In principle, the U.S. accessibility requirements could have proven terribly discriminatory against foreign suppliers. Unlike the European initiative, which seeks to build on harmonized international accessibility standards,48 the U.S. accessibility standards-writers did not simply rely on industry standards, but in many instances crafted their own specific standards under Section 508 of the Rehabilitation Act.49 Foreign vendors thus faced a real risk that their electronics and information technology products, not developed in accordance with the unique U.S. standards under Section 508, would be excluded from the U.S. procurement market.

In practice, however, the U.S. accessibility standards proved less restrictive than expected for both domestic and foreign vendors. The U.S. accessibility standards were overtaken by changes in technology and hampered by their incompatibility with emerging international standards.50 The accessibility standards left numerous loopholes for agencies and vendors,51 and in implementing the standards in procurement, agencies have not been aggressive in forcing accessibility.52 Vendors, for their part, have proven reluctant to challenge agencies or competitors on accessibility through bid protests or otherwise.

The agencies' slow implementation of accessibility requirements may be due to the sheer complexity of the standards, but is also likely due, in part, to agencies' resistance to "collateral" policies that distract from the agencies' core missions.53 For many of the same reasons that agencies resist traditional domestic preferences such as the Berry Amendment's specialty metals ban-agencies' reluctance to incur additional costs, suffer delay, or lose focus in procuring best value-agencies are likely to resist collateral (or "secondary") policies in procurement.

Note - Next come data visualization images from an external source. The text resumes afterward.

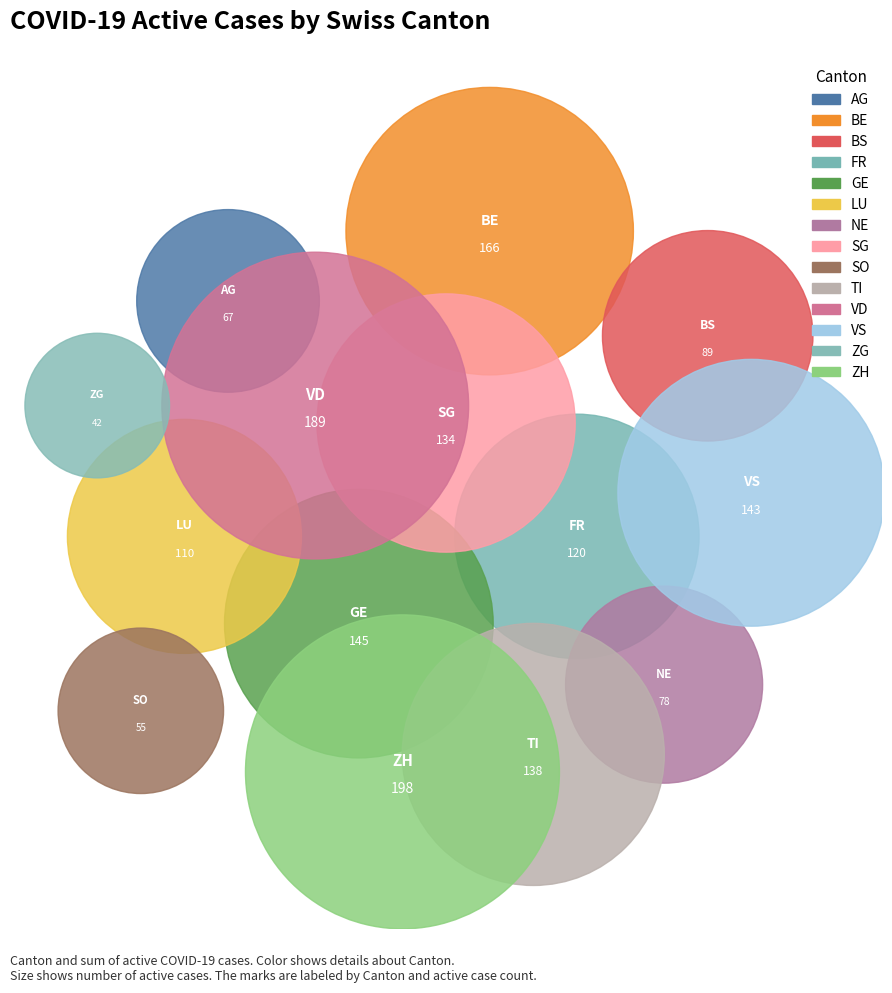

What is the ratio of the value at TI to the value at ZG?

3.3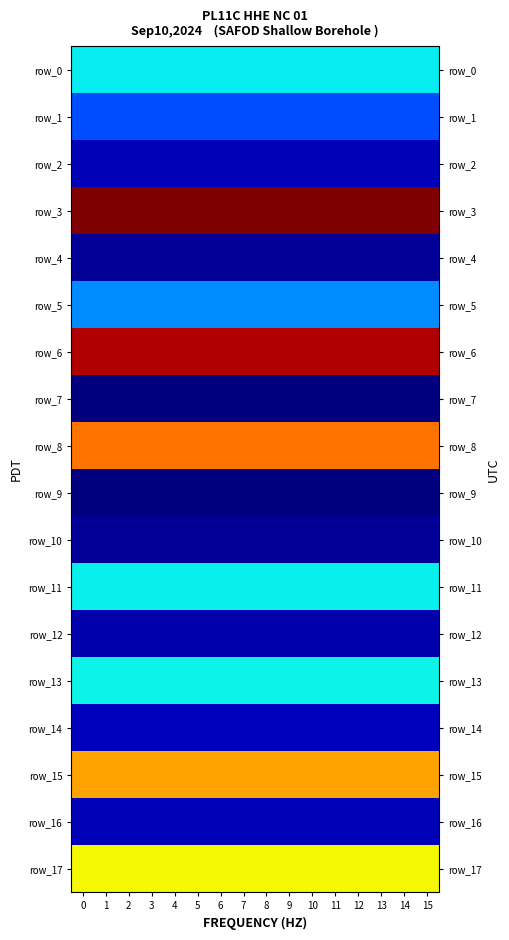

The row_0 series shows 36381992.6 at 12. True or false?

True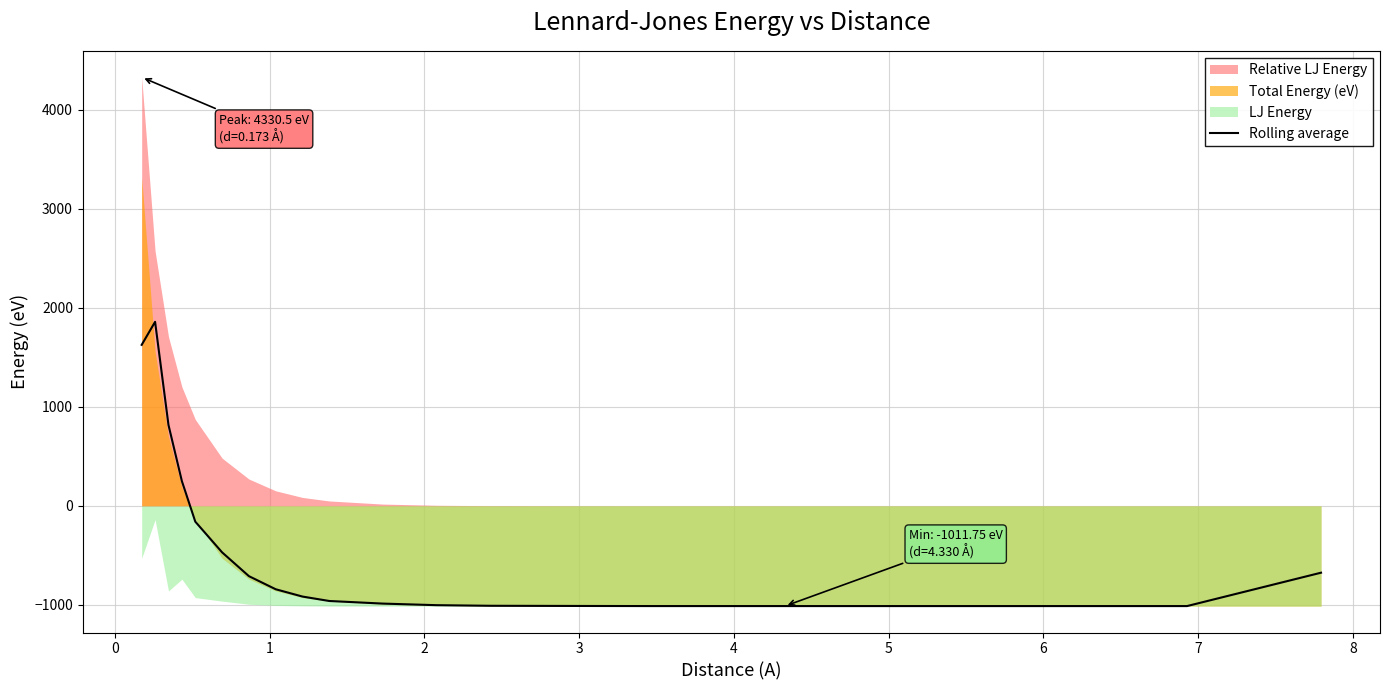

What is the value of the 1st point from the left?

1627.2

This is not, of course, to argue that collateral policies are not important in procurement, or to suggest that they will not work, in practice, to discriminate against foreign suppliers, which are generally less familiar with how those policies are implemented in procurement systems. The point instead is that the protectionist impact of these discriminatory collateral policies-and the impulse to accommodate them in the first place-will likely be muted by agencies' stubborn reluctance to implement preferences and policies that are not, at bottom, the agencies' own.